How to improve rag responses with user feedback - Generative Feedback Loop

Generative Feedback Loop is a technique where we save LLM-generated responses back into the vector database. However, sometimes there is no relevant information in our knowledge base, and the LLM generates irrelevant information that can lead to completely different outcomes.

To address this, we modified the technique by improving the generated answer manually before saving it back into the vector database. This helps chatbots and RAG (Retrieval-Augmented Generation) systems stay upto date and provide accurate and relevant information.

Whenever a chatbot gives an irrelevant response, we modify that response and save that improved answer back in our vector database.
The next time a similar question is asked, the chatbot should pull the most recently added response from the vector database and give a better answer.
This process not only improves how the chatbot responds but also we can also directly add new questions in our vector database.

The Problem We Faced

In one of our previous projects, our assistant was generating responses based on irrelevant information and providing incorrect details and numbers from the LLM’s knowledge. Additionally, this information was not present in our vector database. As a result, we needed two things:

first, a way to directly add missing information into our vector database, and second, a method to improve the responses generated by the chatbot when it was providing false information.

How We Solved

We implemented a way to allow users to improve the answer whenever the assistant generates incorrect information.

Users can edit the generated answer and submit the corrected version

We then take the improved answer and save it back into the vector database.

We ensured that only the most recent and relevant data was used by adding a Unix timestamp to the dataset, which helped us track the latest version of the information. We used this process to make sure that the chatbot always had the most current and accurate answers.
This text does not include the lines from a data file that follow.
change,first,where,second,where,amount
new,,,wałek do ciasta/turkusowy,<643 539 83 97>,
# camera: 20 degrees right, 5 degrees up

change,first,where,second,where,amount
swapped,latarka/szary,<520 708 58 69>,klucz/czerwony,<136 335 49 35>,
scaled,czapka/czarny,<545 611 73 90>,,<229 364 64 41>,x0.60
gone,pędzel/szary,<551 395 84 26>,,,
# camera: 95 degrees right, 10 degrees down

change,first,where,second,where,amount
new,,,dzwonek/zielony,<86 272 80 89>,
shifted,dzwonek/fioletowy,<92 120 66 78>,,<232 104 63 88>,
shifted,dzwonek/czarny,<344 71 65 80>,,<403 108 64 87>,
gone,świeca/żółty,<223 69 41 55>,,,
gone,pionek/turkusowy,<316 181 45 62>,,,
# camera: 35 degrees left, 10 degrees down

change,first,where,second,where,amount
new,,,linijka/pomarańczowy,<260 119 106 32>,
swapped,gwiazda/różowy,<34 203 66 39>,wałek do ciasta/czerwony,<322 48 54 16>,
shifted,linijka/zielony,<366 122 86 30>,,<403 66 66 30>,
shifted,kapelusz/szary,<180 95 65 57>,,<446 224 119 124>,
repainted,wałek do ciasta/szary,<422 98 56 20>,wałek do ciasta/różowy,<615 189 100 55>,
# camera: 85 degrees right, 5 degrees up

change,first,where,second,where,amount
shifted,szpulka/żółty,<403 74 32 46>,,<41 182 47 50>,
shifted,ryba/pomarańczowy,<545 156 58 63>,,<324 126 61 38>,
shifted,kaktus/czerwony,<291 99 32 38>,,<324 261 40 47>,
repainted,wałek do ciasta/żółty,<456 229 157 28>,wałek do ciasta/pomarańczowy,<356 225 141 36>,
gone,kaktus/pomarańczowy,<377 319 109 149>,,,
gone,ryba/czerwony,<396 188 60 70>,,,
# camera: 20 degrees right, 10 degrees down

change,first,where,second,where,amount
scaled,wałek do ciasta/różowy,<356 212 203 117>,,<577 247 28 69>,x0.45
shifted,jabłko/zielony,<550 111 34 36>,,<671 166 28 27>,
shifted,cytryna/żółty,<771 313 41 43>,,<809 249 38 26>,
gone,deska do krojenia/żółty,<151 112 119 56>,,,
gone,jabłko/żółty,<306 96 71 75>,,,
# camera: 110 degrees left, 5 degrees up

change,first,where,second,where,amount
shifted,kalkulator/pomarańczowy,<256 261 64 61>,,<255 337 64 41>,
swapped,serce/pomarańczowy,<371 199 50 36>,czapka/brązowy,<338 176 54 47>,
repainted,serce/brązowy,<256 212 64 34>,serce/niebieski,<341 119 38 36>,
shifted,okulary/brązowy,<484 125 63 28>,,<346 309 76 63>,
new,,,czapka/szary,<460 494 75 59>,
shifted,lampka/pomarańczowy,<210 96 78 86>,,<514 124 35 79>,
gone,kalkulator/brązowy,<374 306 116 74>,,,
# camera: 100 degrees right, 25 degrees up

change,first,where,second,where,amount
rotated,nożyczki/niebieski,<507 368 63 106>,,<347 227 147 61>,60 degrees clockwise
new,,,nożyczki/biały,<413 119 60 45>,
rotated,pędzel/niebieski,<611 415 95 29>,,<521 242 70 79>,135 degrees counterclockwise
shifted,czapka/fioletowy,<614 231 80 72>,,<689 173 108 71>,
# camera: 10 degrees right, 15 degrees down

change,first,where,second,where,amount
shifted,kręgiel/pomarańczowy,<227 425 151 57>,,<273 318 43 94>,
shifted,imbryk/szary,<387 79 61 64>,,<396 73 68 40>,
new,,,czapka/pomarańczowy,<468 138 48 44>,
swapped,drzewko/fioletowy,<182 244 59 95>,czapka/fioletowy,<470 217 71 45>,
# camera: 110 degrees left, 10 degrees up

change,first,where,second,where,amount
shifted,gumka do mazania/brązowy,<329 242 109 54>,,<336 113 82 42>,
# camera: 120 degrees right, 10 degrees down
We have also developed a direct method for adding missing information. In this system, the user can directly add both the question and answer into the vector database.

How It Works

Chunking the text, embedding them, and adding them into Pinecone to save.

const chunks = await chunkText(text) // Making chunks
const embeddings = await createEmbeddings(chunks) // creating Embeddings
await uploadToVectorDB(chunks, embeddings, index) // Saving into Vector Database

All Together

// Making chunks
const chunkText = async (text: string): Promise<string[]> => {
  const splitter = new RecursiveCharacterTextSplitter({
    chunkSize: 768,
    chunkOverlap: 76,
  })
  const chunks = await splitter.splitDocuments([new Document({ pageContent: text })])
  return chunks.map(chunk => chunk.pageContent.replace('\n', ' '))
}

// creating Embeddings

const createEmbeddings = async (chunks: string[]): Promise<number[][]> => {
  const embeddings = new OpenAIEmbeddings()
  return await embeddings.embedDocuments(chunks)
}

// Saving into Vector Database
const uploadToVectorDB = async (
    chunks: string[],
    embeddings: number[][],
    index: any // Replace 'any' with your Pinecone index type
): Promise<void> => {
  const vectors = chunks.map((chunk, idx) => ({
    id: uuidv4(),
    values: embeddings[idx],
    metadata: { text: chunk }
  }))

  // Upload in batches of 100
  for (let i = 0; i < vectors.length; i += 100) {
    const batch = vectors.slice(i, i + 100)
    await index.upsert(batch)
  }
}

// Usage example:
async function saveToVectorDB(text: string, index: any) {
  try {
    const chunks = await chunkText(text)
    const embeddings = await createEmbeddings(chunks)
    await uploadToVectorDB(chunks, embeddings, index)
    console.log('Successfully uploaded to vector database')
  } catch (error) {
    console.error('Error processing text:', error)
    throw error
  }
}

By modifying the Generative Feedback Loop, we were able to improve the chatbot’s responses and added the missing information directly in our vector database.

Screen Recording 2025-01-06 at 5.39.22 PM.gif

Overall, this approach gives us more control over how the chatbot learns and adapts, while also ensuring that our knowledge base remains accurate, up-to-date, and comprehensive.